I don’t measure to make this, just generally eyeball it, but if you would like amounts my best  guesstimates are thus:

  • 1 large onion
  • 2-3 tablespoons of oil
  • 3 – 4 cloves of garlic (or more)
  • 1 Tablespoon caraway seeds
  • 1 or 2 packages of stewing beef (equal to about 2 large steaks chopped up)
  • 1 Tablespoon of paprika
  • 1 litre of beef broth (I use the salt free)
  •  2 – 1 inch chunks of salami or other smoked meat
  • 1/2 Tablespoon Marjoram
  • 2 medium sized potatoes
  • Salt and pepper to taste

Serve hot with a nice piece of crusty bread and enjoy!

 

 

2 Responses to Goulash Soup

  1. Dollye Zezulka says:

    Like this a lot, never had goulash with potatoes. At the Embassy it is more of a traditional thicker goulash served with the czech dumplings.. i am also going to try your soup idea.
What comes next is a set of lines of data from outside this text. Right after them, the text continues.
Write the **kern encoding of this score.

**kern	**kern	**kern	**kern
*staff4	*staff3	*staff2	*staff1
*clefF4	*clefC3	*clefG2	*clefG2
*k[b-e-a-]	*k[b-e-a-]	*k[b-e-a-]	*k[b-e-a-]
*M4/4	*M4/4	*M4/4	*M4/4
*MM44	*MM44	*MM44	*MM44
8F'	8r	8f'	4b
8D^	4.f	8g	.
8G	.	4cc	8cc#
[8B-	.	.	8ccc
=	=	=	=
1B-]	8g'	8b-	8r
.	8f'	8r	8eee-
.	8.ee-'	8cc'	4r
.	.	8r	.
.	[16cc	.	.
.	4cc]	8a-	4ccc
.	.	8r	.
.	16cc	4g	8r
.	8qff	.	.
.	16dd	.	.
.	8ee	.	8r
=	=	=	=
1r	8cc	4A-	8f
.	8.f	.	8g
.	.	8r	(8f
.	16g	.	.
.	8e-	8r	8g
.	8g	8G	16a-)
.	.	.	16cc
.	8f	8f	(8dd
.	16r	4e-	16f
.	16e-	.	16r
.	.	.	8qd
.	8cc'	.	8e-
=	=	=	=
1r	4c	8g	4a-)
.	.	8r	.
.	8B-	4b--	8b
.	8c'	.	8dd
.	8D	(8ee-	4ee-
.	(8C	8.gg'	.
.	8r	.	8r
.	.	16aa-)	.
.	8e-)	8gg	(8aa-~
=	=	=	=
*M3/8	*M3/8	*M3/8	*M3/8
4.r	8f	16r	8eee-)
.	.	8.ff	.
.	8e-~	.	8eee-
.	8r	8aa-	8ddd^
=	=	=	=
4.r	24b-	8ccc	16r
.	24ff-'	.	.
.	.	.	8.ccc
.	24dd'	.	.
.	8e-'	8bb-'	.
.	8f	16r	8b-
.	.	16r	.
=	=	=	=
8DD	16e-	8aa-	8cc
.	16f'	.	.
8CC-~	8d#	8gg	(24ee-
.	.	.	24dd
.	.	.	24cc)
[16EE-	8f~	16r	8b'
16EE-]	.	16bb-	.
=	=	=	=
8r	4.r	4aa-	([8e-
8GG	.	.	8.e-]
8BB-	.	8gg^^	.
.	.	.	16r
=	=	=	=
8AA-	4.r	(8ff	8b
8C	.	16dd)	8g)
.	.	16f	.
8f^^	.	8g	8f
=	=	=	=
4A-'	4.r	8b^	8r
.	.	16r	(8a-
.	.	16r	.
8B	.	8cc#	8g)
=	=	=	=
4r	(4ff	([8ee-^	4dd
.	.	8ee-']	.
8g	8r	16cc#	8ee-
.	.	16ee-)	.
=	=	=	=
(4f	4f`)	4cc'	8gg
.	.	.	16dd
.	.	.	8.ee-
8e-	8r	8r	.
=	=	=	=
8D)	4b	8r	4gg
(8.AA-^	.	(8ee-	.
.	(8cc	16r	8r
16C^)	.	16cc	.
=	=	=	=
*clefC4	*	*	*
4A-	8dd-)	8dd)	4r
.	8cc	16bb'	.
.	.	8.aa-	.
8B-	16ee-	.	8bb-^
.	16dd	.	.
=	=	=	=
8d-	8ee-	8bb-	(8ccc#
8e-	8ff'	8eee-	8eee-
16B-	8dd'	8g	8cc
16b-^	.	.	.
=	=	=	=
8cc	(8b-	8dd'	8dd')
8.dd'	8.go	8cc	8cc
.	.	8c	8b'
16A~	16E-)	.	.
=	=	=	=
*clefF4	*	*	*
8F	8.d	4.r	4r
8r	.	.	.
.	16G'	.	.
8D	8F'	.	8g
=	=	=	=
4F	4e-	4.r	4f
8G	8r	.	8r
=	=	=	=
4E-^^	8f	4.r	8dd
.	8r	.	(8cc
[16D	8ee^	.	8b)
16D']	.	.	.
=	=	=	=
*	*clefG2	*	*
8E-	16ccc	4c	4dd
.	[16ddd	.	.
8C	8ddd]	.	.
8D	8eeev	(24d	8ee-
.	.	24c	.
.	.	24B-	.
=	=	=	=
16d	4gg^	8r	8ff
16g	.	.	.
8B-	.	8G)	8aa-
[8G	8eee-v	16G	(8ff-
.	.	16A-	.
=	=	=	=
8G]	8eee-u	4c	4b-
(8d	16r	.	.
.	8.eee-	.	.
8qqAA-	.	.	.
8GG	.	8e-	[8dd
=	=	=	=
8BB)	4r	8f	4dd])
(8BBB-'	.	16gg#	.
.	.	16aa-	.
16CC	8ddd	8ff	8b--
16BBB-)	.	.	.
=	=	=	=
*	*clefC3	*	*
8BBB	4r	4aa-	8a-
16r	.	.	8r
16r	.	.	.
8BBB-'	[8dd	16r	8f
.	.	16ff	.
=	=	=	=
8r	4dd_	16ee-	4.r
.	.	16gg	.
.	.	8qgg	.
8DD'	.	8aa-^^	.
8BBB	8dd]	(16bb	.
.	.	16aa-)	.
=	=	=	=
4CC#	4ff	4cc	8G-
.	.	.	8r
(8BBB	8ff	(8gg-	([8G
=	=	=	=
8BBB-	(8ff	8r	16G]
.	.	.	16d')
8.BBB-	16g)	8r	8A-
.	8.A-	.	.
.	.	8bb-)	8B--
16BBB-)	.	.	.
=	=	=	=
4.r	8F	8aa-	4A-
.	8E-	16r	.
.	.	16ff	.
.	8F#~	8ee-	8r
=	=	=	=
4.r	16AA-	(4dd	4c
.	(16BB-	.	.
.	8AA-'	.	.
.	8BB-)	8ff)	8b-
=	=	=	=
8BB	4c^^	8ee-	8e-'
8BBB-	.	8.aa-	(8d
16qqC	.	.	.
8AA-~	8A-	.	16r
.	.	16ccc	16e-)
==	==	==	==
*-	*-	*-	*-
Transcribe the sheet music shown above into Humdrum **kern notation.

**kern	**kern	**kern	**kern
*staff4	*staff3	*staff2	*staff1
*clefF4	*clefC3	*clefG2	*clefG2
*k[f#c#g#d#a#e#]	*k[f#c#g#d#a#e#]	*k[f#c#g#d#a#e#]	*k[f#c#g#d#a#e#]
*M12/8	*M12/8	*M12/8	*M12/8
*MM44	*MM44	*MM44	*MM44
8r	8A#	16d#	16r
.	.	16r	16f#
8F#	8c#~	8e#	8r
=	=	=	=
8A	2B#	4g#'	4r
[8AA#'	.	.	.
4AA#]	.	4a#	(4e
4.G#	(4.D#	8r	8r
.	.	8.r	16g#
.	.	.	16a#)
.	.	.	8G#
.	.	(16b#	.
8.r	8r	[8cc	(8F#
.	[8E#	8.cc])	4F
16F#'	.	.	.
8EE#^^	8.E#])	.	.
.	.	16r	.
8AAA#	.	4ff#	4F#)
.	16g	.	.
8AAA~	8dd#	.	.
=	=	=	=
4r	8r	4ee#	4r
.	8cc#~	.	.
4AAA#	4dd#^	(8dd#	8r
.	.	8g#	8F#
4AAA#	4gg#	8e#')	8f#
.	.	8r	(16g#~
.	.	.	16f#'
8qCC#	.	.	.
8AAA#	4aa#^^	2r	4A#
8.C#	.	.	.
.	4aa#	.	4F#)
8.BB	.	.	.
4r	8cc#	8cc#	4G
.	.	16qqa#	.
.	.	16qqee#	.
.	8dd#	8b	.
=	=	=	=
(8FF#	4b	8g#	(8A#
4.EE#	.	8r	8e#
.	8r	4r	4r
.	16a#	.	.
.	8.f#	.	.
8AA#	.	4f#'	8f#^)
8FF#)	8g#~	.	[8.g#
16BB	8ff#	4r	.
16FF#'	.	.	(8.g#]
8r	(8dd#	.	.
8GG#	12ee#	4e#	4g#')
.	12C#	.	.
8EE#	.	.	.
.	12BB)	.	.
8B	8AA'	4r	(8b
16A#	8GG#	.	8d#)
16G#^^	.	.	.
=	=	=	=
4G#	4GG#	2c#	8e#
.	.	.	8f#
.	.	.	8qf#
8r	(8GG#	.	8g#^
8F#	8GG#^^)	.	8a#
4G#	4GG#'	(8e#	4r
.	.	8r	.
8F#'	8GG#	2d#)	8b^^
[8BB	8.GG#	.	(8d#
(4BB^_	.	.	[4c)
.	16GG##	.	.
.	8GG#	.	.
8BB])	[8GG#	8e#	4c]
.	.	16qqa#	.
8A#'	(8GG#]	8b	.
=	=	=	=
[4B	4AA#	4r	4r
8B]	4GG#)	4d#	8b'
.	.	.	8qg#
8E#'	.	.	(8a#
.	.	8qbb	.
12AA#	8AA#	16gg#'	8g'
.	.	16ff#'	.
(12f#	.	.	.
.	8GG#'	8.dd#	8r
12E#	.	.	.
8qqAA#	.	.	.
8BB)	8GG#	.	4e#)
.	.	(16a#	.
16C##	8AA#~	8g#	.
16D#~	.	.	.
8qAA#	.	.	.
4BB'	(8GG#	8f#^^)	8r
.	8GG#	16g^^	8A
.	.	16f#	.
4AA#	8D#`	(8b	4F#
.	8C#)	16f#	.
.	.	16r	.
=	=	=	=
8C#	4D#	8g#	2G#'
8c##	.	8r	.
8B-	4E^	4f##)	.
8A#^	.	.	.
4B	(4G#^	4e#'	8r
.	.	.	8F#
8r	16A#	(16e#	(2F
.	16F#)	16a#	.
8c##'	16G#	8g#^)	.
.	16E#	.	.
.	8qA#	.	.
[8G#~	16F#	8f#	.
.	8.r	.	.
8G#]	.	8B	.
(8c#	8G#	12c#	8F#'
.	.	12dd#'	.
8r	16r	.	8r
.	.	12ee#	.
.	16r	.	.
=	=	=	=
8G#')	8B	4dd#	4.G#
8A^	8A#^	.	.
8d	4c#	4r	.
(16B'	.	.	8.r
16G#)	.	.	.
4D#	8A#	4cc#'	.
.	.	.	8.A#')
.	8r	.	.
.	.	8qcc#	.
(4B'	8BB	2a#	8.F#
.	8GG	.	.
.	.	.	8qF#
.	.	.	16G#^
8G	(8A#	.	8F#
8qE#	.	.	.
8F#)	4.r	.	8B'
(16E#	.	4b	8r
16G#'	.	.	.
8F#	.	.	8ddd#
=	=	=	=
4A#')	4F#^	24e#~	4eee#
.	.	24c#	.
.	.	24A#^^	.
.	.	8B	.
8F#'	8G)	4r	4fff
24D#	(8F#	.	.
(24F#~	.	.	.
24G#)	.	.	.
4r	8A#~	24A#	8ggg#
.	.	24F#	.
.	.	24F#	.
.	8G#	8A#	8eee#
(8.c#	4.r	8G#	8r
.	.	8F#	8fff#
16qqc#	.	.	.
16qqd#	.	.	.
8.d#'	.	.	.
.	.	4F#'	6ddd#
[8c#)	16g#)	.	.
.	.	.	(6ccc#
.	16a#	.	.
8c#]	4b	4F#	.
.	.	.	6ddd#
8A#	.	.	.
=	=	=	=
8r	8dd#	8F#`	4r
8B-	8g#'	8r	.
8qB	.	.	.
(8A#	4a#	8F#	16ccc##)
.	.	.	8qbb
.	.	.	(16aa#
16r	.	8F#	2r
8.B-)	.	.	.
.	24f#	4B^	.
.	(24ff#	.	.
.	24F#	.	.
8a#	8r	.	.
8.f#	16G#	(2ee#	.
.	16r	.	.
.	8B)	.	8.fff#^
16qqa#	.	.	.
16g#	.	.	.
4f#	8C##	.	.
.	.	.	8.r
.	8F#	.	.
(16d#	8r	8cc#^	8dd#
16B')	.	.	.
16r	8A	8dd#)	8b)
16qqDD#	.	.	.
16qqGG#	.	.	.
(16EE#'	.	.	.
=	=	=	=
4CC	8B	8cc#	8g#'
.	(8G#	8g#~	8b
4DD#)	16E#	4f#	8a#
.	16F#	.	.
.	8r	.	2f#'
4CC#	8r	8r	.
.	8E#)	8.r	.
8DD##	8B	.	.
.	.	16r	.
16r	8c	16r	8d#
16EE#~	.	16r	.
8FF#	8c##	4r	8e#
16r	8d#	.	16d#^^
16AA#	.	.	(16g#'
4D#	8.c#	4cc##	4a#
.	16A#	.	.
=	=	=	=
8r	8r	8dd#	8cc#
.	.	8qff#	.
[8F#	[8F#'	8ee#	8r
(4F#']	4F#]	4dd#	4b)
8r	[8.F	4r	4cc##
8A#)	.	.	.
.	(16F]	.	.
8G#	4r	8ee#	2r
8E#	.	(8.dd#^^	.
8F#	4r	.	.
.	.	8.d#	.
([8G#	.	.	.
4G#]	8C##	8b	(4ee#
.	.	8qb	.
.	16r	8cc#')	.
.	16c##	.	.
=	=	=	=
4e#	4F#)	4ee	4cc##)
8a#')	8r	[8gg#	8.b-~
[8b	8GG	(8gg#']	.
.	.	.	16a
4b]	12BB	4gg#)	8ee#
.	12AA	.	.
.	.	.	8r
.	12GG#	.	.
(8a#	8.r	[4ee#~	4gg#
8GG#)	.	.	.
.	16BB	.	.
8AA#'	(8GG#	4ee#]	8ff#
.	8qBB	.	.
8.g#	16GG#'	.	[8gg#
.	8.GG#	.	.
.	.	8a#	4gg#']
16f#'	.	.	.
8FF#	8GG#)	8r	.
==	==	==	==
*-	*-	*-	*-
Sounds like a wonderful filling and hearty soup.

    • Pussycat says:

      I have to admit that our family generally had the dumplings as well but in the last ten years or so we’ve gotten away from them a bit just because they are labour intensive AND super filling. I think that’s part of the reason why I love this soup, you get all the flavour and less of the heaviness.

      So glad you’re going to try some of these recipes… you’ll have to let me know how they turn out for you!